Pour lui, tout a commencé avec ce qu’il appelle « l’émeute de Seattle » et l’irruption des Black blocs à Québec lors du Sommet des Amériques en 2001, où « la gauche altermondialiste », dit-il s’est radicalisée. Tout s’est aggravé, d’affirmer le prof de l’UQAM, avec la création de l’ASSÉ, qui est tombée dans le piège de l’« action directe » d’où l’avantage actuel de la droite au Québec. Selon Thériault, les progrès sociaux dans nos sociétés qu’il qualifie de « démocratiques » sont avant tout une « lente maturation de luttes historiques inscrites dans les institutions ».
Ce narratif n’est pas innocent et ce qui est non-dit est aussi important que ce qui dit.
Les manifestations de Seattle contre l’OMC de même que le Sommet des peuples de Québec n’ont pas été des « émeutes », mais des mobilisations de masse, civiles et largement non-violentes (avec quelques petits groupes ne respectant pas les consignes). Elles ont exprimé le sentiment légitime et palpable d’une bonne partie de la population contre les processus opaques imposés par la dérive des institutions. Malheureusement pour Thériault, j’étais à Seattle et à Québec. 99% des manifestants n’ont pas répondu aux provocations de la police. Ils ont interpellé la conscience citoyenne et mis en déroute des projets que les partis social-libéraux comme le PQ étaient prêts à endosser.
L’action directe ne compose pas l’ensemble du répertoire des mobilisations populaires, mais elle en fait partie. Aucun changement institutionnel, à ma connaissance, n’est survenu sans de grandes mobilisations de masse, dans la rue, bloquant le fonctionnement normal des États capitalistes. Cela a été le cas dans les années 1930 aux États-Unis où ce sont les grévistes de General Motors et d’ailleurs qui ont défoncé le mur et forcé le « New Deal ». Les grévistes français de 1935 ont imposé l’agenda de la social-démocratie. Plus près de nous, ce sont les grévistes d’Asbestos, de Louiseville et de Murdochville, de même que les mouvements étudiants et les résistances des profs qui ont initié le mouvement qui a conduit la révolution tranquille. Plus tard, ce sont les grandes luttes étudiantes et ouvrières qui ont amené dans les années 1970 l’ouverture (partielle) de l’éducation post-secondaire et l’imposition de règles pour « civiliser » les relations de travail (loi anti briseurs de grève).
Dernièrement, qui a bloqué la réingénierie libérale que les prédécesseurs de Couillard voulaient imposer en 2003 ? Demandez-le aux syndicalistes qui ont bloqué les ports. Regardez ce qu’ont fait les mamans et les papas des CPE. Et les étudiant-es en 2005. Et le mouvement du printemps de 2012 qui a rallié des centaines de milliers de personnes, contre la marchandisation de l’éducation et qui ont atteint plusieurs de leurs objectifs (pas tous, a raison de le rappeler Thériault).

> _Données fournies_

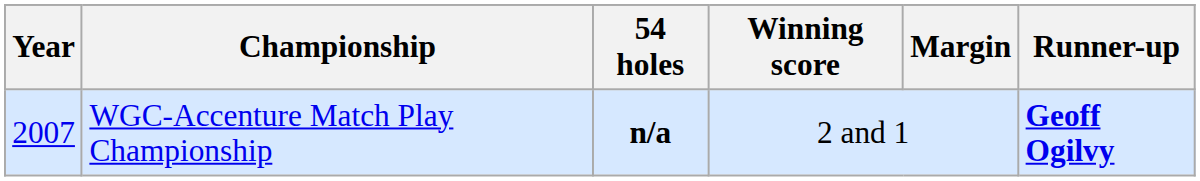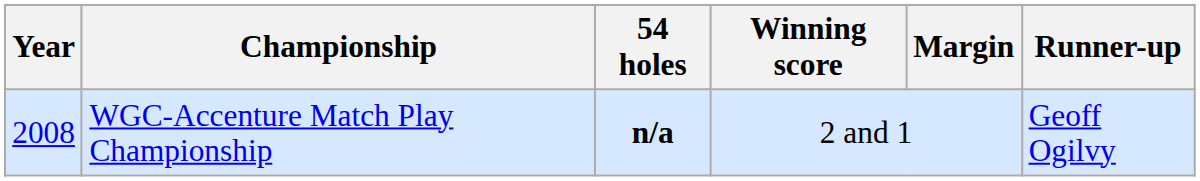WGC-Accenture Match Play Championship | Year: 2007 -> 2008
WGC-Accenture Match Play Championship | Runner-up: bold -> normal
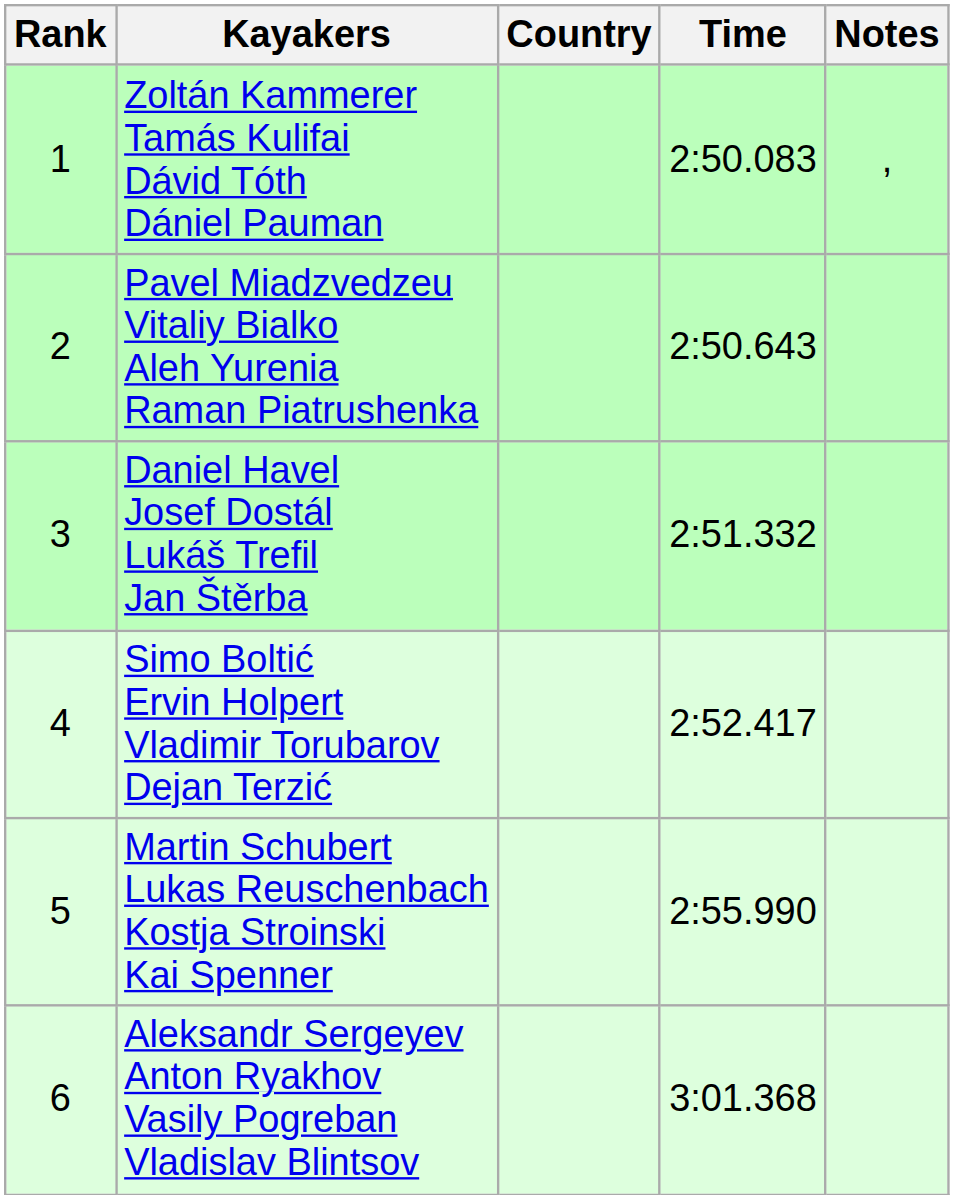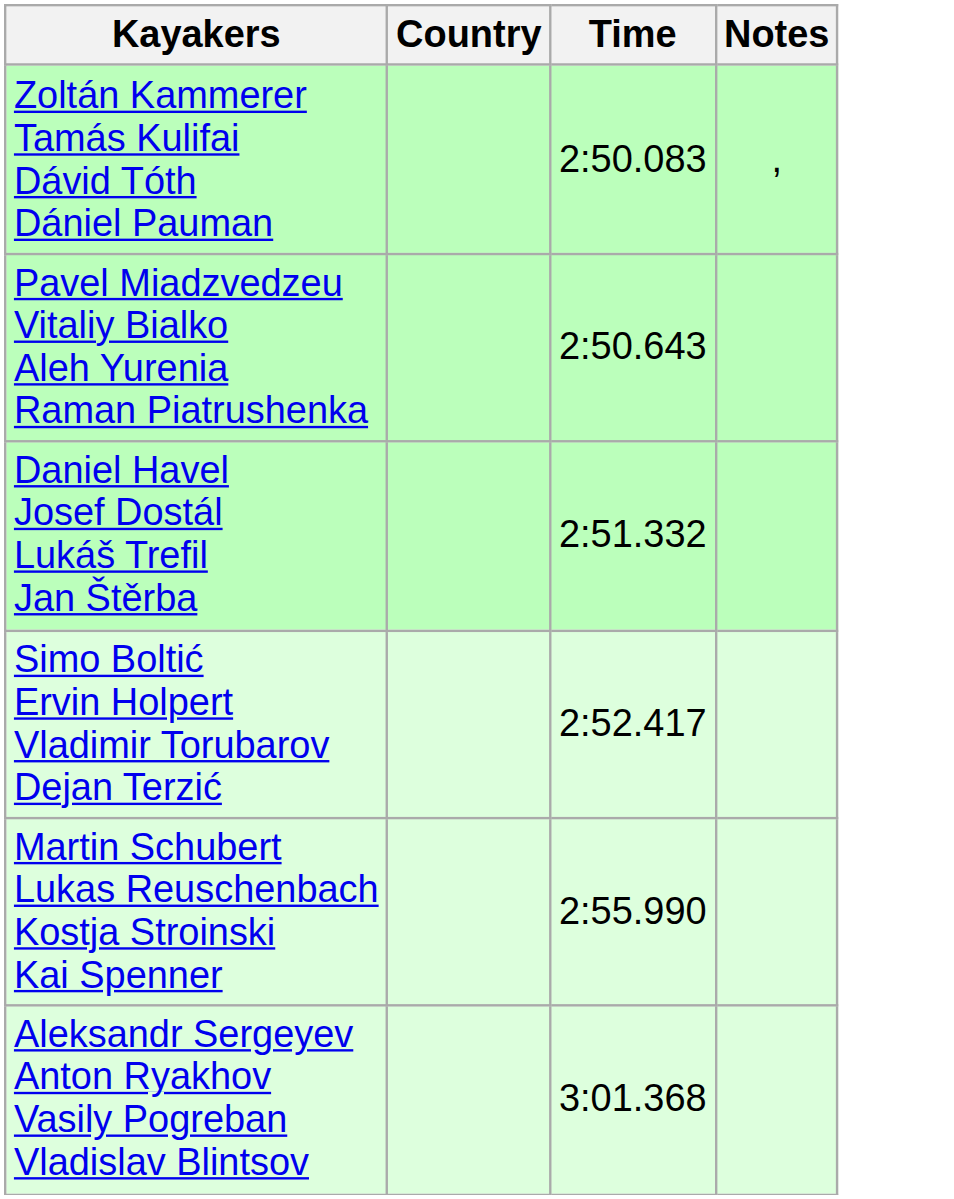- column: Rank | 1 | 2 | 3 | 4 | 5 | 6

> _Consigne_
Condensez sous forme de liste le paragraphe de l'extrait qui commence par « L'action directe ne compose pas », sans perdre ses faits principaux.

> _Réponse_
- L'action directe n'est pas le seul moyen des mobilisations populaires, mais elle en fait partie.
- Aucun changement institutionnel connu n'est survenu sans de grandes mobilisations de masse dans la rue, qui bloquaient le fonctionnement normal des États capitalistes.
- Années 1930, aux États-Unis : les grévistes de General Motors et d'ailleurs ont forcé le « New Deal ».
- 1935 : les grévistes français ont imposé l'agenda de la social-démocratie.
- Plus près de nous : les grévistes d'Asbestos, de Louiseville et de Murdochville ont initié le mouvement qui a conduit à la révolution tranquille, avec les mouvements étudiants et les résistances des profs.
- Années 1970 : les grandes luttes étudiantes et ouvrières ont obtenu l'ouverture partielle de l'éducation post-secondaire. Elles ont aussi imposé des règles pour encadrer les relations de travail, dont la loi anti briseurs de grève.